Context: Last month, the Unified Patent Court’s (UPC) Lisbon Local Division (LD) held its first preliminary injunction (PI) hearing (item 14 of ip fray‘s September 14, 2024 UPC roundup). The decision was originally scheduled for tomorrow.
What’s new: The decision was already handed down today, slightly ahead of time (PDF). The net effect is that no injunction issues for lack of urgency, but the panel decided to go beyond the call of duty and address infringement as well as validity. Ericsson would have had a strong case on the merits.
Direct impact: Ericsson can appeal the decision. If it convinces the appeals court that the court below was correct on the merits, but overly strict on urgency, a PI may still issue. More likely, however, Ericsson will now have to focus on the main proceedings. The PI ruling bodes well for those, and that fact, in and of itself, could persuade ASUSTeK to settle.
Wider ramifications: It’s a high-quality decision in terms of how the court explains its reasoning in a compelling and well-structured form. Patentees looking to enforce their rights should be far more encouraged by this one to bring other cases in the Lisbon LD than the bottom-line result (no PI) may suggest at first sight. That includes the part on jurisdiction.
The Lisbon LD panel that heard the case could have dismissed the PI application by means of a far shorter decision. They could have focused on urgency, the absence of which was dispositive. The court says Ericsson had remained silent on when it obtained knowledge of the alleged infringement, and therefore had to assume that Ericsson may have known as early as when the first infringing act occurred (in this case, about a year ago). It will be interesting to see Ericsson’s urgency argument on appeal.
The defendants (ASUSTeK and a couple of intermediaries, Digital River and Arvato) raised a jurisdictional argument. They didn’t want the Lisbon LD to decide the matter. To the extent that their jurisdictional theory overlapped with the analysis of the merits of the infringement contention, the court did not consider it in its jurisdictional analysis.
With respect to jurisdiction, the court also declined the invitation to apply a different standard (with a view to 33(1)(a) UPCA) to intermediaries than to accused infringers.

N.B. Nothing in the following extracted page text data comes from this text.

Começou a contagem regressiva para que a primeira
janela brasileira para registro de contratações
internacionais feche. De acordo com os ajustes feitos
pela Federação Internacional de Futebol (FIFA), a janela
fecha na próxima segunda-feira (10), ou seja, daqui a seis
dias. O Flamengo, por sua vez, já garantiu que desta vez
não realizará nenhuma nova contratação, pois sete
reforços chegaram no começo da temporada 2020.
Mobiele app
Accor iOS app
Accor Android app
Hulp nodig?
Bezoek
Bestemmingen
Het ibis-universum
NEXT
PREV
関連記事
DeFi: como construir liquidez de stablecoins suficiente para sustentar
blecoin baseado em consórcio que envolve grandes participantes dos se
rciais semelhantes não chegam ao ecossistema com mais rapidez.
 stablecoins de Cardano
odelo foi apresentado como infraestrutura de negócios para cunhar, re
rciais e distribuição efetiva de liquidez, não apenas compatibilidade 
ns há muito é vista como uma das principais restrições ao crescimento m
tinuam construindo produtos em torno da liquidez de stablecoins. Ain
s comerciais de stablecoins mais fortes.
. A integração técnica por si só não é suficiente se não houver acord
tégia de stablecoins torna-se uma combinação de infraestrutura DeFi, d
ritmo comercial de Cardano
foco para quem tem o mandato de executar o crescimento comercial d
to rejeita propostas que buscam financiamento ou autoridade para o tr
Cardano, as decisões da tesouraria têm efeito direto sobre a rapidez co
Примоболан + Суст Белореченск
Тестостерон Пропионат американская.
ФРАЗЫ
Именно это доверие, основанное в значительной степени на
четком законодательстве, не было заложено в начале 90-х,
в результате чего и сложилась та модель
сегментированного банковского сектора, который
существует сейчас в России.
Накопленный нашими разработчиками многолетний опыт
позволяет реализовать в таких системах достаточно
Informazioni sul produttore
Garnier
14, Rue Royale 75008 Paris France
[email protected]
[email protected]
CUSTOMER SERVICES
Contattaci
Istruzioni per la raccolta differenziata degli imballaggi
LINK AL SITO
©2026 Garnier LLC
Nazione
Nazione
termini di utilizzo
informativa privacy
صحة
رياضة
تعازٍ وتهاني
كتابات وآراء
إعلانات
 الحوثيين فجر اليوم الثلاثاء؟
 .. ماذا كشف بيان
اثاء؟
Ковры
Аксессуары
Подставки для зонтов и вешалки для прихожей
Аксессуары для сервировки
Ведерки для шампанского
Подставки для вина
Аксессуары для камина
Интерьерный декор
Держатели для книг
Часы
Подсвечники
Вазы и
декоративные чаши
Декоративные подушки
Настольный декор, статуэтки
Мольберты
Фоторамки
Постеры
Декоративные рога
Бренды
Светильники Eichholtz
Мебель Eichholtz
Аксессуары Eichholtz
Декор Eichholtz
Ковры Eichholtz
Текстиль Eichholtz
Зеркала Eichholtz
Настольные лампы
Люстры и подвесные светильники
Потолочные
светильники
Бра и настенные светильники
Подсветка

The decision also addresses, without a formal need to reach that part, the technical merits, holding the patent (EP2819131 on an “inductor layout for reduced VCO coupling”) more likely than not to be infringed and more likely than not to be valid. Ericsson can therefore be optimistic about the main proceedings.
The decision mentions that the parties have been negotiating a standard-essential patent (SEP) license since 2018. This case, however, is about a non-SEP.
The Lisbon LD has put itself on the map of UPC infringement actions. Presiding Judge Rute Lopes has already joined UPC panels all over Europe. Now the Lisbon LD handed down a very significant ruling, and those thinking about where to file their next UPC infringement action should take a closer look at it. It’s a well-reasoned one, linguistically superior over at least in the top 25% of UPC decisions written in English, and the parts resolved in the patentee’s favor suggest that Lisbon is a place where patentees can get leverage over infringers. It’s a venue worthy of serious consideration.
Panel: Presiding Judge (and here, judge-rapporteur) Rute Lopes, Judge Sam Granata (Brussels), Judge Petri Rinkinen (Helsinki) and Technically Qualified Judge Johannes Mesa Pascasio.
Counsel for plaintiff Ericsson: Taylor Wessing’s Dr. Wim Maas and Eelco Bergsma as well as Manuel Durães Rocha of local firm Abreu Abogados.
Counsel for defendants: Powell Gilbert’s Alex Wilson, Ari Laakkonen and Adam Rimmer as well as Sara Nazaré and Joana Piriquito Santos of local firm NLP.